Two Yale School of Medicine faculty members — Eric J. Nestler, M.D., Ph.D., and Sally E. Shaywitz, M.D. — have been elected to the prestigious Institute of Medicine (IOM). Chosen for their major contributions to health and medicine, they will devote a significant amount of volunteer time on committees engaged in a broad range of studies on health policy issues.
Current IOM projects include studies on cancer research among minorities and the medically underserved; research and development needed to improve civilian medical response to chemical or biological terrorist incidents; the prevention of perinatal transmission of HIV; the medical use of marijuana; and a continuing series of reports on dietary reference intakes, which will replace the 1989 Recommended Dietary Allowances.
Nestler, who is the Elizabeth Mears and House Jameson Professor of Psychiatry, Pharmacology and Neurobiology, received his B.A. degree in 1976, Ph.D. in 1982, and M.D. in 1983, all from Yale University. After completing residency training in psychiatry at McLean Hospital and Yale in 1987, he joined the Yale faculty. Since 1992, Nestler has served as director of the Abraham Ribicoff Research Facilities and of the Division of Molecular Psychiatry.
Nestler is the recipient of numerous awards and honors, including the Pfizer Scholars Award (1987), Sloan Research Fellowship (1987), McKnight Scholar Award (1989), Efron Award of the American College of Neuropsychopharmacology (1994), and Pasarow Foundation Award for Neuropsychiatric Research (1998). He serves on the board of scientific counselors of the National Institute on Drug Abuse, and on the scientific advisory boards of the National Alliance for Research in Schizophrenia and Depression and of the National Alliance for Autism Research.
The goal of Nestler’s research is to better understand the ways in which the brain responds to repeated perturbations under normal and pathological conditions. A major focus of the research is drug addiction: to identify molecular changes that drugs of abuse produce in the brain to cause addiction, and to characterize the genetic and environmental factors that determine individual differences in the ability of the drugs to produce these changes. This work is based on the view that a greater knowledge of the neurobiological basis of drug addiction will lead to more effective treatments and preventive measures. Similar work is underway in the areas of depression, psychosis and stress.

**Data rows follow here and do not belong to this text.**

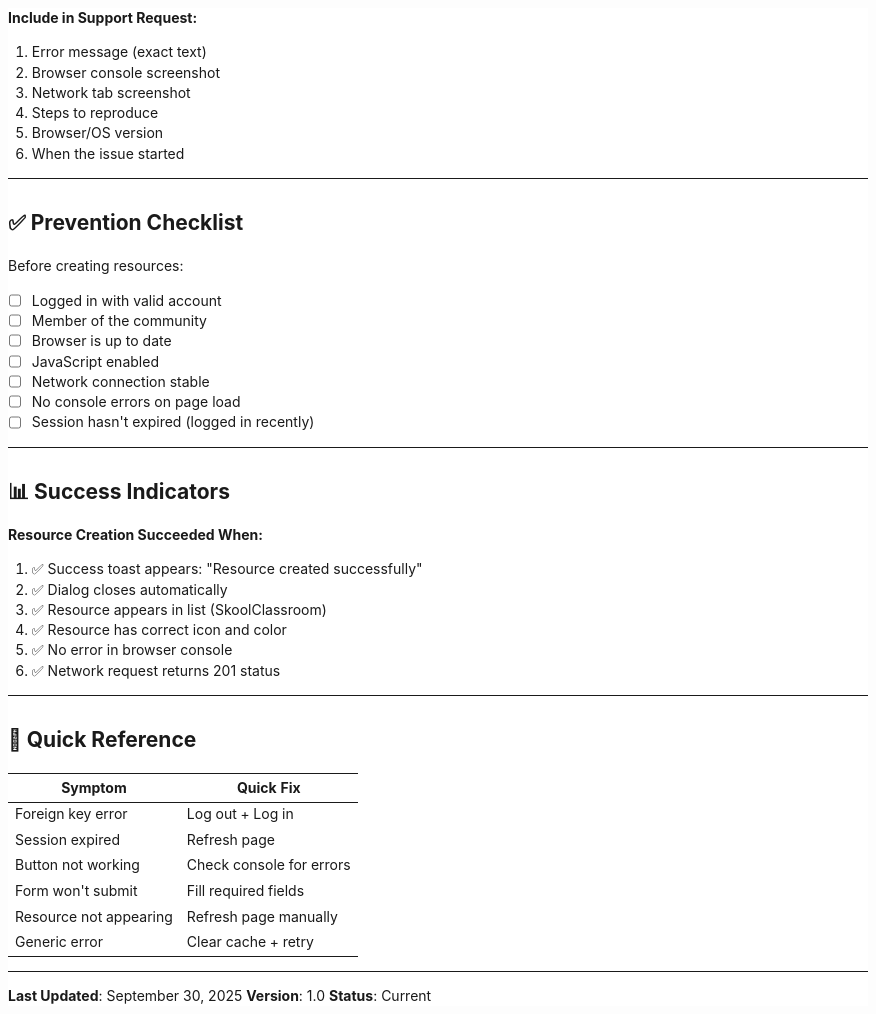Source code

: **Include in Support Request:**
1. Error message (exact text)
2. Browser console screenshot
3. Network tab screenshot
4. Steps to reproduce
5. Browser/OS version
6. When the issue started

---

## ✅ Prevention Checklist

Before creating resources:

- [ ] Logged in with valid account
- [ ] Member of the community
- [ ] Browser is up to date
- [ ] JavaScript enabled
- [ ] Network connection stable
- [ ] No console errors on page load
- [ ] Session hasn't expired (logged in recently)

---

## 📊 Success Indicators

**Resource Creation Succeeded When:**

1. ✅ Success toast appears: "Resource created successfully"
2. ✅ Dialog closes automatically
3. ✅ Resource appears in list (SkoolClassroom)
4. ✅ Resource has correct icon and color
5. ✅ No error in browser console
6. ✅ Network request returns 201 status

---

## 🎯 Quick Reference

| Symptom | Quick Fix |
|---------|-----------|
| Foreign key error | Log out + Log in |
| Session expired | Refresh page |
| Button not working | Check console for errors |
| Form won't submit | Fill required fields |
| Resource not appearing | Refresh page manually |
| Generic error | Clear cache + retry |

---

**Last Updated**: September 30, 2025
**Version**: 1.0
**Status**: Current
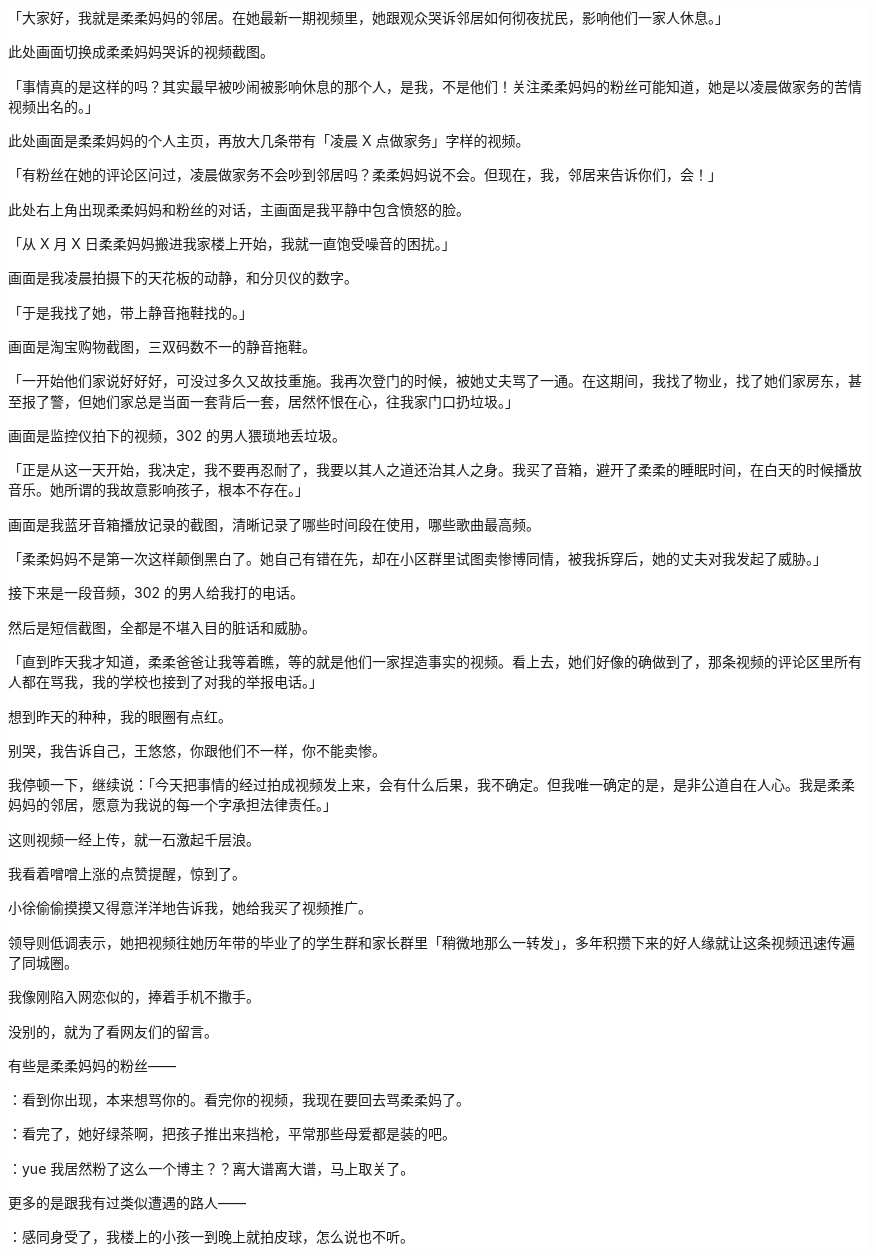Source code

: 「大家好，我就是柔柔妈妈的邻居。在她最新一期视频里，她跟观众哭诉邻居如何彻夜扰民，影响他们一家人休息。」

此处画面切换成柔柔妈妈哭诉的视频截图。

「事情真的是这样的吗？其实最早被吵闹被影响休息的那个人，是我，不是他们！关注柔柔妈妈的粉丝可能知道，她是以凌晨做家务的苦情视频出名的。」

此处画面是柔柔妈妈的个人主页，再放大几条带有「凌晨 X 点做家务」字样的视频。

「有粉丝在她的评论区问过，凌晨做家务不会吵到邻居吗？柔柔妈妈说不会。但现在，我，邻居来告诉你们，会！」

此处右上角出现柔柔妈妈和粉丝的对话，主画面是我平静中包含愤怒的脸。

「从 X 月 X 日柔柔妈妈搬进我家楼上开始，我就一直饱受噪音的困扰。」

画面是我凌晨拍摄下的天花板的动静，和分贝仪的数字。

「于是我找了她，带上静音拖鞋找的。」

画面是淘宝购物截图，三双码数不一的静音拖鞋。

「一开始他们家说好好好，可没过多久又故技重施。我再次登门的时候，被她丈夫骂了一通。在这期间，我找了物业，找了她们家房东，甚至报了警，但她们家总是当面一套背后一套，居然怀恨在心，往我家门口扔垃圾。」

画面是监控仪拍下的视频，302 的男人猥琐地丢垃圾。

「正是从这一天开始，我决定，我不要再忍耐了，我要以其人之道还治其人之身。我买了音箱，避开了柔柔的睡眠时间，在白天的时候播放音乐。她所谓的我故意影响孩子，根本不存在。」

画面是我蓝牙音箱播放记录的截图，清晰记录了哪些时间段在使用，哪些歌曲最高频。

「柔柔妈妈不是第一次这样颠倒黑白了。她自己有错在先，却在小区群里试图卖惨博同情，被我拆穿后，她的丈夫对我发起了威胁。」

接下来是一段音频，302 的男人给我打的电话。

然后是短信截图，全都是不堪入目的脏话和威胁。

「直到昨天我才知道，柔柔爸爸让我等着瞧，等的就是他们一家捏造事实的视频。看上去，她们好像的确做到了，那条视频的评论区里所有人都在骂我，我的学校也接到了对我的举报电话。」

想到昨天的种种，我的眼圈有点红。

别哭，我告诉自己，王悠悠，你跟他们不一样，你不能卖惨。

我停顿一下，继续说：「今天把事情的经过拍成视频发上来，会有什么后果，我不确定。但我唯一确定的是，是非公道自在人心。我是柔柔妈妈的邻居，愿意为我说的每一个字承担法律责任。」

这则视频一经上传，就一石激起千层浪。

我看着噌噌上涨的点赞提醒，惊到了。

小徐偷偷摸摸又得意洋洋地告诉我，她给我买了视频推广。

领导则低调表示，她把视频往她历年带的毕业了的学生群和家长群里「稍微地那么一转发」，多年积攒下来的好人缘就让这条视频迅速传遍了同城圈。

我像刚陷入网恋似的，捧着手机不撒手。

没别的，就为了看网友们的留言。

有些是柔柔妈妈的粉丝——

：看到你出现，本来想骂你的。看完你的视频，我现在要回去骂柔柔妈了。

：看完了，她好绿茶啊，把孩子推出来挡枪，平常那些母爱都是装的吧。

：yue 我居然粉了这么一个博主？？离大谱离大谱，马上取关了。

更多的是跟我有过类似遭遇的路人——

：感同身受了，我楼上的小孩一到晚上就拍皮球，怎么说也不听。
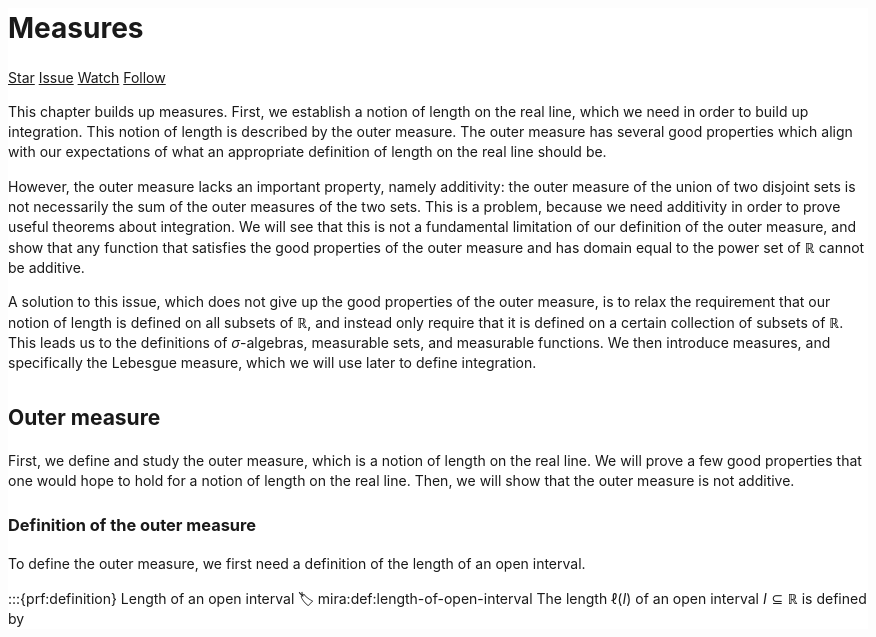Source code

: # Measures

<script async defer src="https://buttons.github.io/buttons.js"></script>
<a class="github-button" href="https://github.com/stratisMarkou/random-walks" data-color-scheme="no-preference: light; light: light; dark: dark;" data-icon="octicon-star" data-size="large" aria-label="Star stratisMarkou/random-walks on GitHub">Star</a>
<a class="github-button" href="https://github.com/stratisMarkou/random-walks/issues" data-color-scheme="no-preference: light; light: light; dark: dark;" data-icon="octicon-issue-opened" data-size="large" aria-label="Issue stratisMarkou/random-walks on GitHub">Issue</a>
<a class="github-button" href="https://github.com/stratisMarkou/random-walks/subscription" data-color-scheme="no-preference: light; light: light; dark: dark;" data-icon="octicon-eye" data-size="large" aria-label="Watch stratisMarkou/random-walks on GitHub">Watch</a>
<a class="github-button" href="https://github.com/stratisMarkou" data-color-scheme="no-preference: light; light: light; dark: dark;" data-size="large" aria-label="Follow @stratisMarkou on GitHub">Follow</a>

This chapter builds up measures.
First, we establish a notion of length on the real line, which we need in order to build up integration.
This notion of length is described by the outer measure.
The outer measure has several good properties which align with our expectations of what an appropriate definition of length on the real line should be.

However, the outer measure lacks an important property, namely additivity: the outer measure of the union of two disjoint sets is not necessarily the sum of the outer measures of the two sets.
This is a problem, because we need additivity in order to prove useful theorems about integration.
We will see that this is not a fundamental limitation of our definition of the outer measure, and show that any function that satisfies the good properties of the outer measure and has domain equal to the power set of $\mathbb{R}$ cannot be additive.

A solution to this issue, which does not give up the good properties of the outer measure, is to relax the requirement that our notion of length is defined on all subsets of $\mathbb{R},$ and instead only require that it is defined on a certain collection of subsets of $\mathbb{R}.$
This leads us to the definitions of $\sigma$-algebras, measurable sets, and measurable functions.
We then introduce measures, and specifically the Lebesgue measure, which we will use later to define integration.

## Outer measure

First, we define and study the outer measure, which is a notion of length on the real line.
We will prove a few good properties that one would hope to hold for a notion of length on the real line.
Then, we will show that the outer measure is not additive.

### Definition of the outer measure

To define the outer measure, we first need a definition of the length of an open interval.

:::{prf:definition} Length of an open interval
:label: mira:def:length-of-open-interval
The length $\ell(I)$ of an open interval $I \subseteq \mathbb{R}$ is defined by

Sally E. Shaywitz is co-director of the Yale Center for the Study of Learning and Attention and professor of pediatrics. A native New Yorker, Shaywitz was graduated with honors from the City University, where she was elected to Phi Beta Kappa, and received her M.D. degree from the Albert Einstein College of Medicine. Following her residency in pediatrics and a postdoctoral fellowship in developmental/ behavioral pediatrics at the Albert Einstein College of Medicine, Shaywitz interrupted her career for eight years to raise her three young sons. She joined the Yale faculty in 1979 as founder and director of the Learning Disorders Unit in the Department of Pediatrics, and co-directs the Yale Center for the Study of Learning and Attention with her husband, Bennett A. Shaywitz, M.D.
Sally Shaywitz has a special interest in how children learn, in the development of learning from early childhood through adulthood, and in the neurobiology of reading. Her research has examined learning, and particularly reading, from a broad perspective, including epidemiologic, cognitive, educational and neurobiological influences.
Shaywitz is the principal investigator of the Connecticut Longitudinal Study, a prospective study of reading development based on a representative sample of school children followed since kindergarten. This on-going study, begun in 1983, has provided the fundamental empiric framework for an informed public policy on reading and reading disability (dyslexia). She and her research group use functional magnetic resonance imaging (fMRI) to examine the functional organization of the brain for higher cognitive functions including reading.
An early finding emerging from this work was the discovery of sex differences in the functional organization of the brain for language. Most recently, Shaywitz and her research group reported differences between dyslexic and nonimpaired readers in the neural circuitry of the brain for reading. In addition to her interest in reading in children and adults, Shaywitz is currently examining the influence of sex hormones on cognitive function in postmenopausal women. Another of her interests is medical education, both in the preclinical as well as the clinical years.
Among her accomplishments, Shaywitz was selected as the 1998 recipient of the Clinical Service Award of the Society for the Advancement of Women’s Health Research and was the recipient of the 1995 Distinguished Alumnus Award of the Albert Einstein College of Medicine. She currently serves on the Congressionally mandated National Reading Panel and served on the Committee to Prevent Reading Difficulties in Young Children of the National Research Council.
Shaywitz is frequently invited to serve in an advisory capacity on issues relating to science and public policy; she participated in the National Summit on Learning Disabilities and has served as a special advisor to the U.S. Congress and the U.S. Department of Education. She currently serves as a member of the Dana Alliance for Brain Initiatives, and as a consultant to the National Institute of Child Health and Human Development and the National Institute of Deafness and Other Communication Disorders.